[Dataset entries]
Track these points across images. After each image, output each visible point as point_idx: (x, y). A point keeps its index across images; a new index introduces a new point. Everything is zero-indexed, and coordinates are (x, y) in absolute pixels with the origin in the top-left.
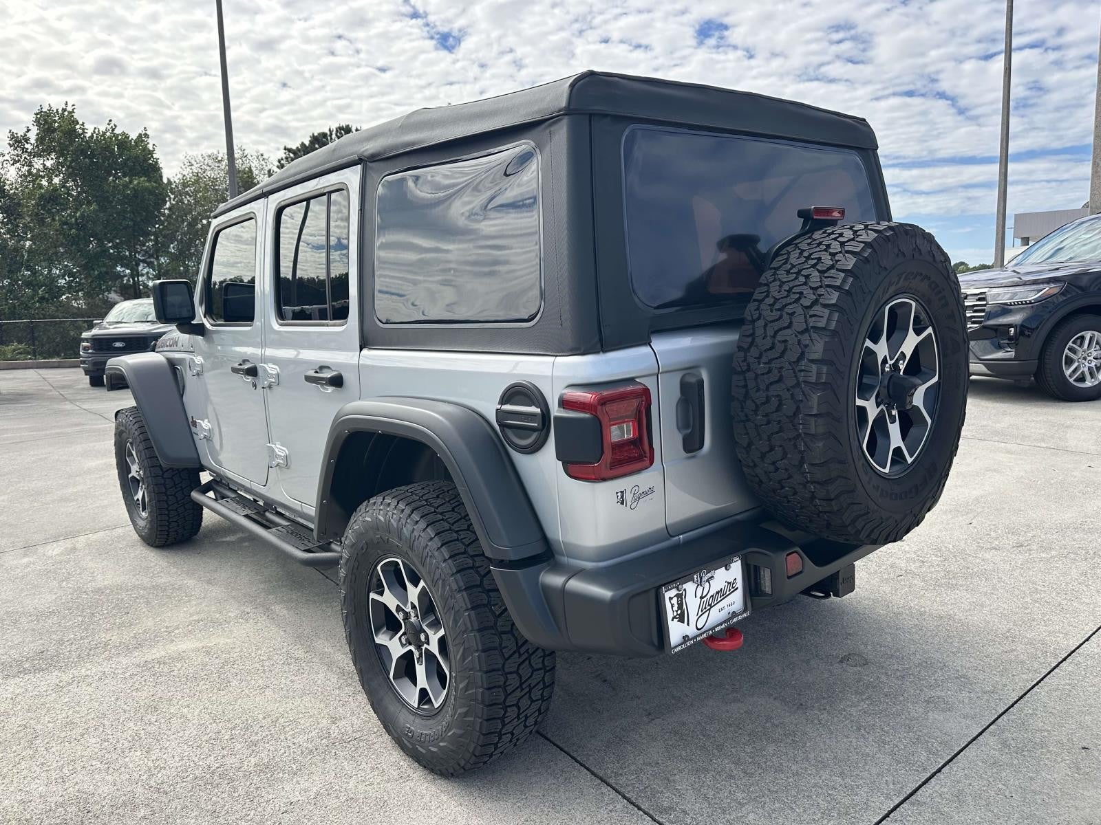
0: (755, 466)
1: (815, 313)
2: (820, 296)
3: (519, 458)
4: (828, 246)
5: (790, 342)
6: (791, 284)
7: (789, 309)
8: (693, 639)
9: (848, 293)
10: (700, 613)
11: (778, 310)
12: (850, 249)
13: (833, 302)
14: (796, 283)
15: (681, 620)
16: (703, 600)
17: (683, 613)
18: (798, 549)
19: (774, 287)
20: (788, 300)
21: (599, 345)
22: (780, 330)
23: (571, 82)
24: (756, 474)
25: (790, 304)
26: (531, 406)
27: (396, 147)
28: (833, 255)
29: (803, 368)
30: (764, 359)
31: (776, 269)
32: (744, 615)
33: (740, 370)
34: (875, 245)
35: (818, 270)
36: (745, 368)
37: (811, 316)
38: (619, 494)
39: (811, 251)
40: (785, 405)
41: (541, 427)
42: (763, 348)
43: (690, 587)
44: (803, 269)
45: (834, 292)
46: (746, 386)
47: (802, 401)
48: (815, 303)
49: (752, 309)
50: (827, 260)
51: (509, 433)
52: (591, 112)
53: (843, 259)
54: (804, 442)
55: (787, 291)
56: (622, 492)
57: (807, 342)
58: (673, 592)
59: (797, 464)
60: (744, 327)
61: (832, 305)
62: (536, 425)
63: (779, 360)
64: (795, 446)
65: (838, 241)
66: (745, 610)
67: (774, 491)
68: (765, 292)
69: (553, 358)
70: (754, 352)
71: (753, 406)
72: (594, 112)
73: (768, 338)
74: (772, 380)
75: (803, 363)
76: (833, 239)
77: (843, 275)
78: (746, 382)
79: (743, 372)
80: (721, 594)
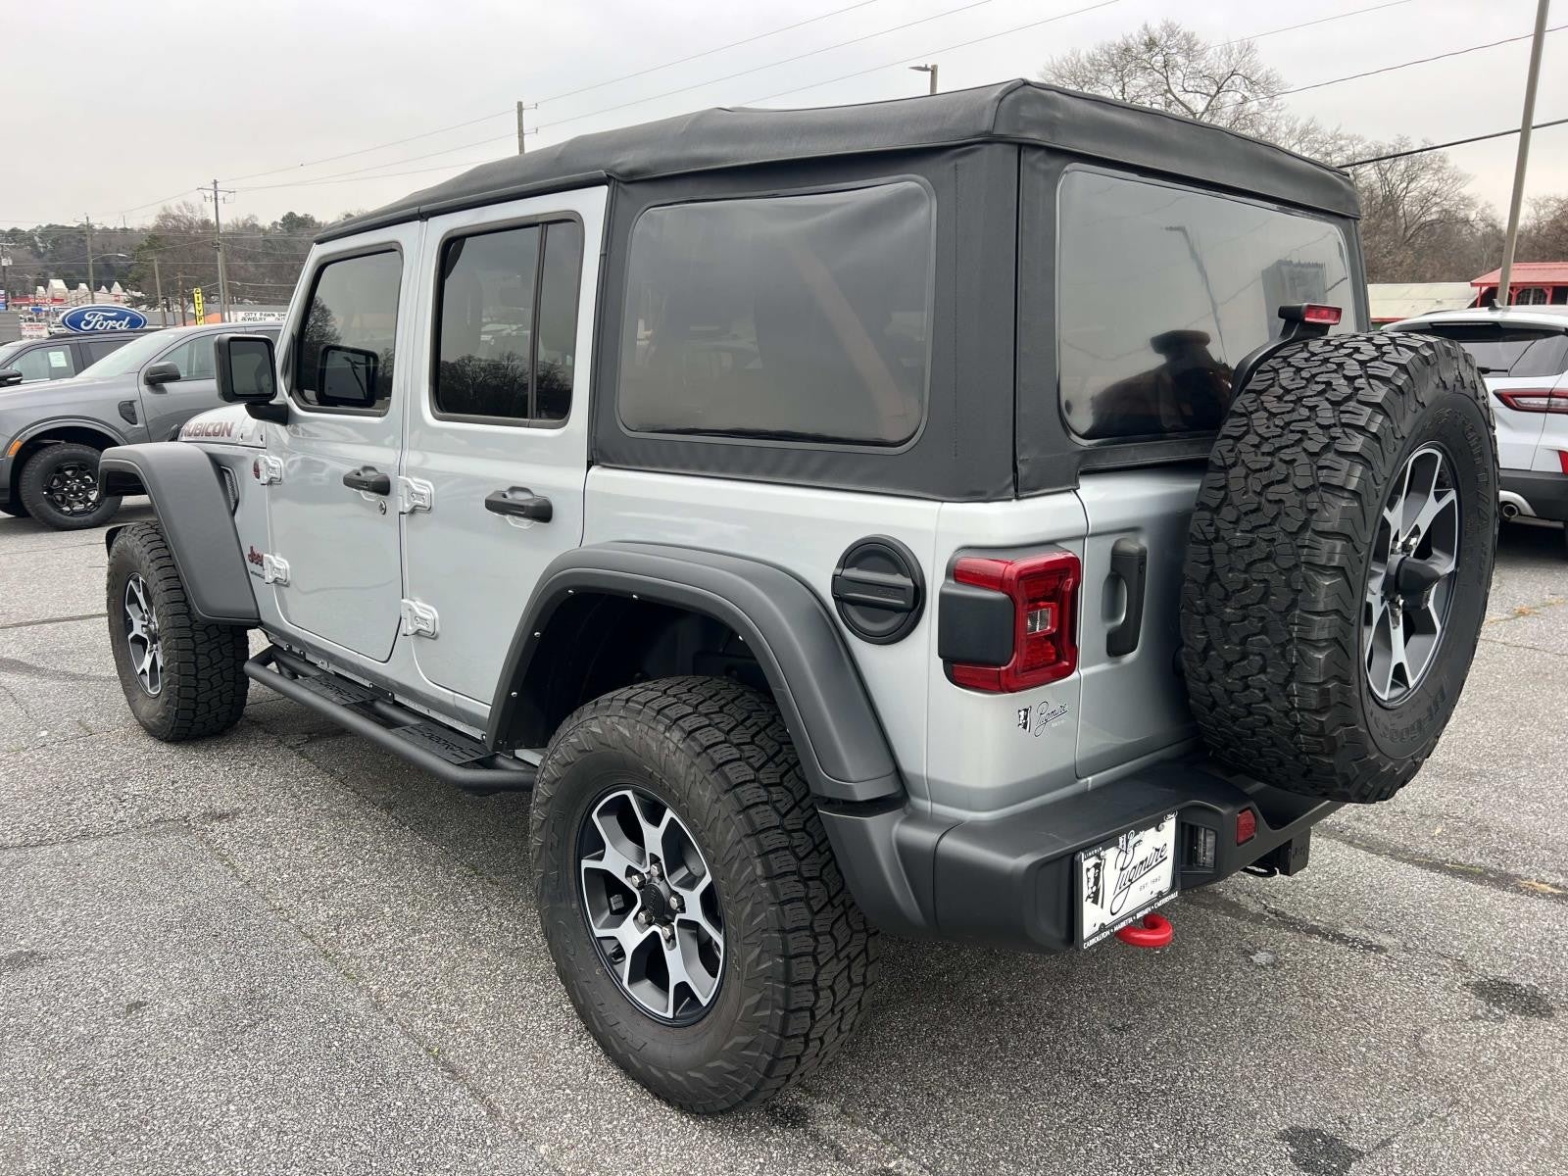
0: (1211, 679)
1: (1327, 463)
2: (1334, 439)
3: (862, 649)
4: (1340, 365)
5: (1288, 504)
6: (1287, 418)
7: (1286, 454)
8: (1110, 928)
9: (1376, 437)
10: (1118, 890)
11: (1269, 454)
12: (1379, 374)
13: (1356, 449)
14: (1295, 416)
15: (1095, 901)
16: (1123, 872)
17: (1098, 890)
18: (1253, 804)
19: (1259, 420)
20: (1283, 441)
21: (1012, 489)
22: (1271, 484)
23: (1001, 90)
24: (1210, 693)
25: (1287, 447)
26: (895, 574)
27: (678, 163)
28: (1351, 379)
29: (1307, 543)
30: (1244, 525)
31: (1260, 393)
32: (1173, 896)
33: (1201, 537)
34: (1411, 369)
35: (1327, 399)
36: (1210, 537)
37: (1321, 468)
38: (1022, 713)
39: (1314, 371)
40: (1273, 595)
41: (910, 606)
42: (1243, 509)
43: (1110, 854)
44: (1305, 397)
45: (1356, 434)
46: (1211, 562)
47: (1300, 591)
48: (1326, 448)
49: (1224, 450)
50: (1342, 388)
51: (851, 610)
52: (1021, 141)
53: (1367, 387)
54: (1298, 651)
55: (1281, 428)
56: (1026, 710)
57: (1314, 506)
58: (1093, 861)
59: (1281, 681)
60: (1210, 475)
61: (1354, 453)
62: (902, 602)
63: (1269, 528)
64: (1283, 655)
65: (1354, 359)
66: (1172, 890)
67: (1235, 719)
68: (1244, 425)
69: (939, 504)
70: (1228, 513)
71: (1221, 594)
72: (1026, 141)
73: (1250, 494)
74: (1256, 557)
75: (1308, 534)
76: (1346, 355)
77: (1369, 410)
78: (1212, 557)
79: (1207, 542)
80: (1146, 865)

[Work task] Copy every line of the material above that contains the word "absolute", matching case exactly.

[Task output]
Track these points across images. After each image, output each visible point as point_idx: (x, y). A point keeps its index across images; a new index introduces a new point. Everything is zero-indexed, and coordinates are (x, y) in absolute pixels with the origin in the top-left.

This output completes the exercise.